[Records from a collection]
- - - -
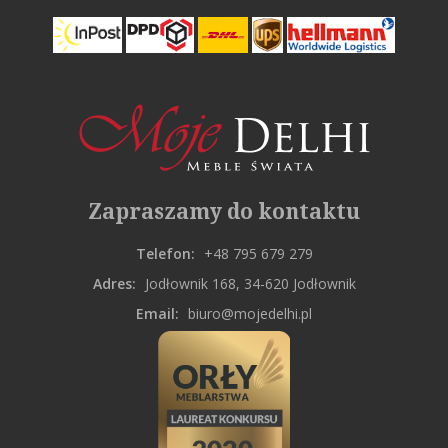
Zapraszamy do kontaktu
Telefon:
+48 795 679 279
Adres:
Jodłownik 168, 34-620 Jodłownik
Email:
biuro@mojedelhi.pl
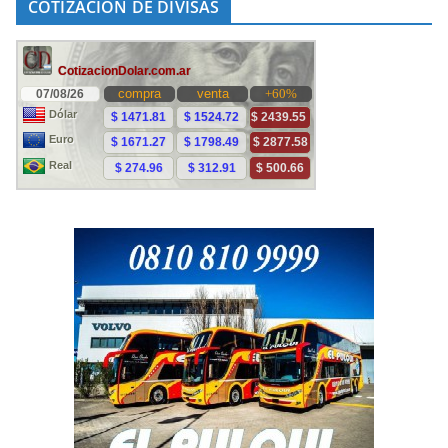
COTIZACIÓN DE DIVISAS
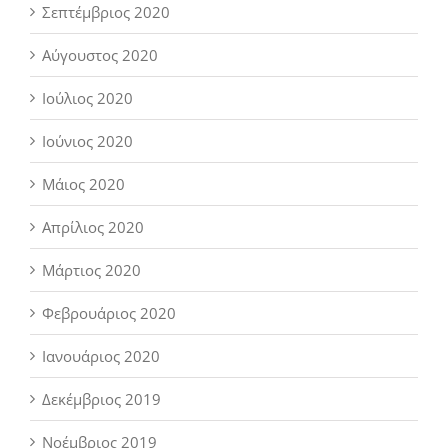
Σεπτέμβριος 2020
Αύγουστος 2020
Ιούλιος 2020
Ιούνιος 2020
Μάιος 2020
Απρίλιος 2020
Μάρτιος 2020
Φεβρουάριος 2020
Ιανουάριος 2020
Δεκέμβριος 2019
Νοέμβριος 2019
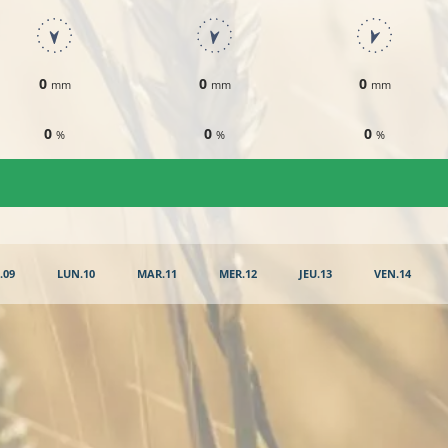
0
0
0
mm
mm
mm
0
0
0
%
%
%
.09
LUN.10
MAR.11
MER.12
JEU.13
VEN.14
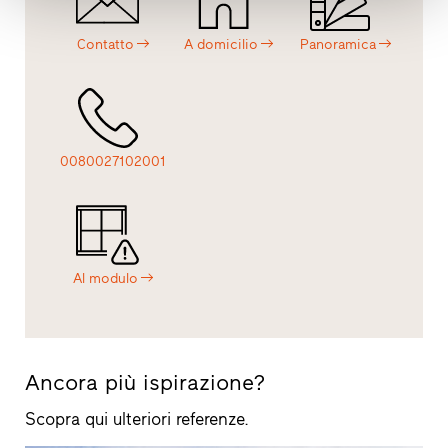
Contatto
A domicilio
Panoramica
0080027102001
Al modulo
Ancora più ispirazione?
Scopra qui ulteriori referenze.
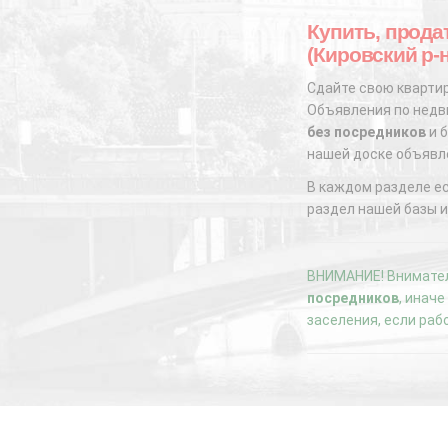
Купить, прода
(Кировский р-
Сдайте свою квартир
Объявления по недви
без посредников
и б
нашей доске объявл
В каждом разделе е
раздел нашей базы и
ВНИМАНИЕ! Внимател
посредников
, инач
заселения, если раб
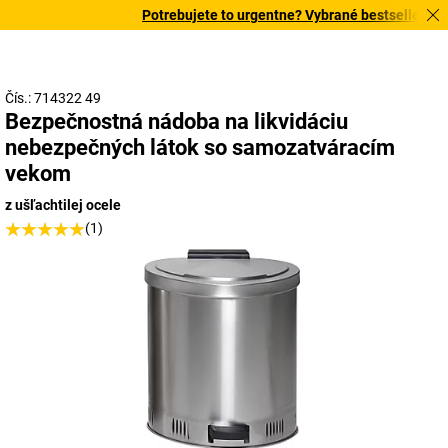
Potrebujete to urgentne? Vybrané bestsellery dor
Čís.: 714322 49
Bezpečnostná nádoba na likvidáciu
nebezpečných látok so samozatváracím
vekom
z ušľachtilej ocele
(1)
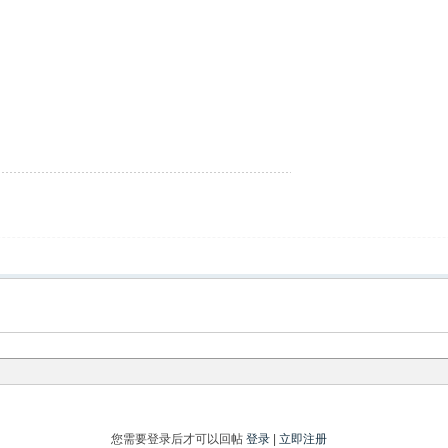
您需要登录后才可以回帖
登录
|
立即注册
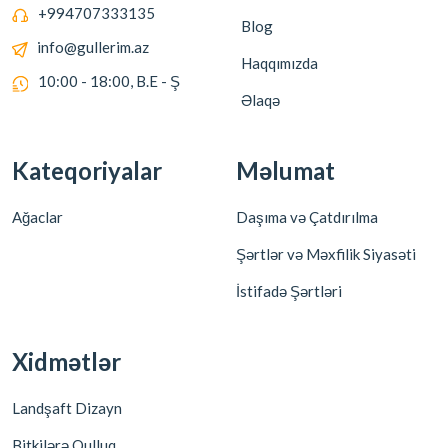
+994707333135
Blog
info@gullerim.az
Haqqımızda
10:00 - 18:00, B.E - Ş
Əlaqə
Kateqoriyalar
Məlumat
Ağaclar
Daşıma və Çatdırılma
Şərtlər və Məxfilik Siyasəti
İstifadə Şərtləri
Xidmətlər
Landşaft Dizayn
Bitkilərə Qulluq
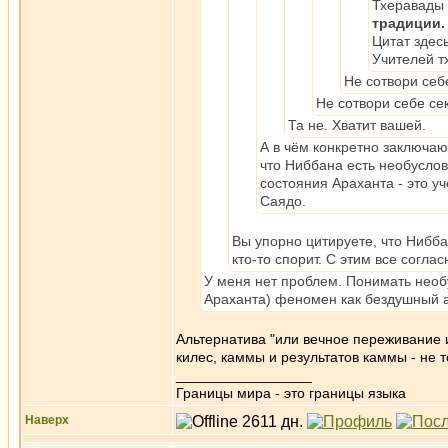
Тхеравады
традиции.
Цитат здес
Учителей т
Не сотвори себ
Не сотвори себе сек
Та не. Хватит вашей.
А в чём конкретно заключаю
что Ниббана есть необусло
состояния Араханта - это у
Саядо.
Вы упорно цитируете, что Нибба
кто-то спорит. С этим все согл
У меня нет проблем. Понимать необ
Араханта) феномен как бездушный 
Альтернатива "или вечное переживание 
килес, каммы и результатов каммы - не т
_________________
Границы мира - это границы языка
Наверх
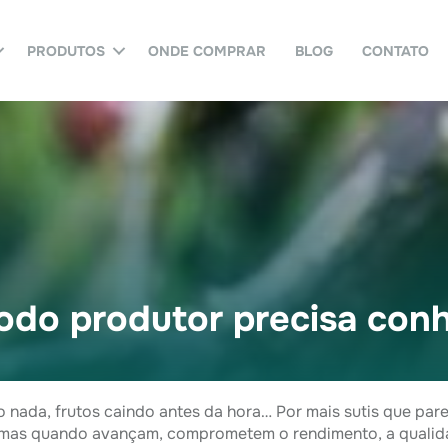
PRODUTOS
ONDE COMPRAR
BLOG
CONTATO
odo produtor precisa con
nada, frutos caindo antes da hora… Por mais sutis que par
 mas quando avançam, comprometem o rendimento, a qualida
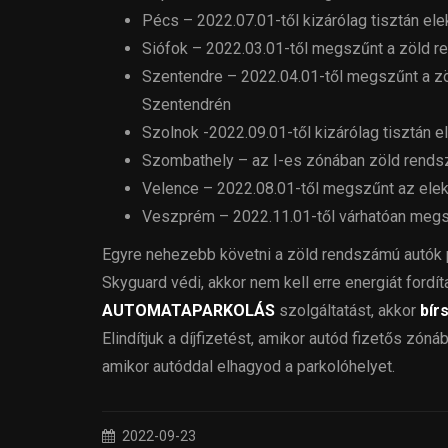
Pécs – 2022.07.01-től kizárólag tisztán el
Siófok – 2022.03.01-től megszűnt a zöld 
Szentendre – 2022.04.01-től megszűnt a z
Szentendrén
Szolnok -2022.09.01-től kizárólag tisztán 
Szombathely – az I-es zónában zöld rendszá
Velence – 2022.08.01-től megszűnt az ele
Veszprém – 2022.11.01-től várhatóan megs
Egyre nehezebb követni a zöld rendszámú autók p
Skyguard védi, akkor nem kell erre energiát ford
AUTOMATAPARKOLÁS
szolgáltatást, akkor
bír
Elindítjuk a díjfizetést, amikor autód fizetős zóná
amikor autóddal elhagyod a parkolóhelyet.
2022-09-23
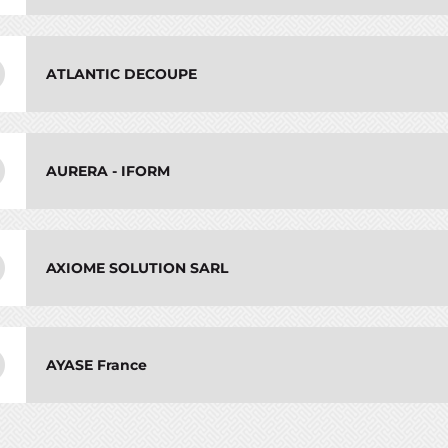
ATLANTIC DECOUPE
AURERA - IFORM
AXIOME SOLUTION SARL
AYASE France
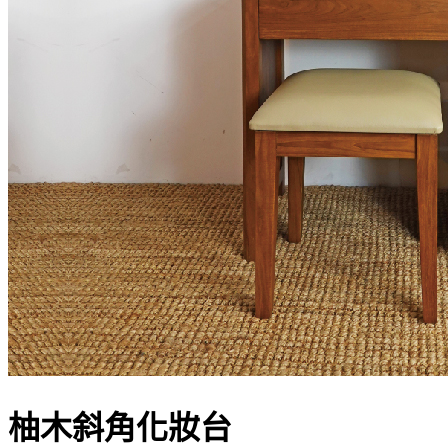
柚木斜角化妝台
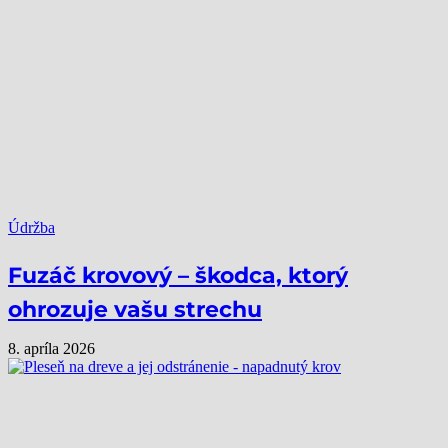
Údržba
Fuzáč krovový – škodca, ktorý
ohrozuje vašu strechu
8. apríla 2026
- - - -
● PROMPT:
If a line of the data holds the string "akkor", count it. Then state the total and nothing more.

● WRITTEN SOLUTION:
2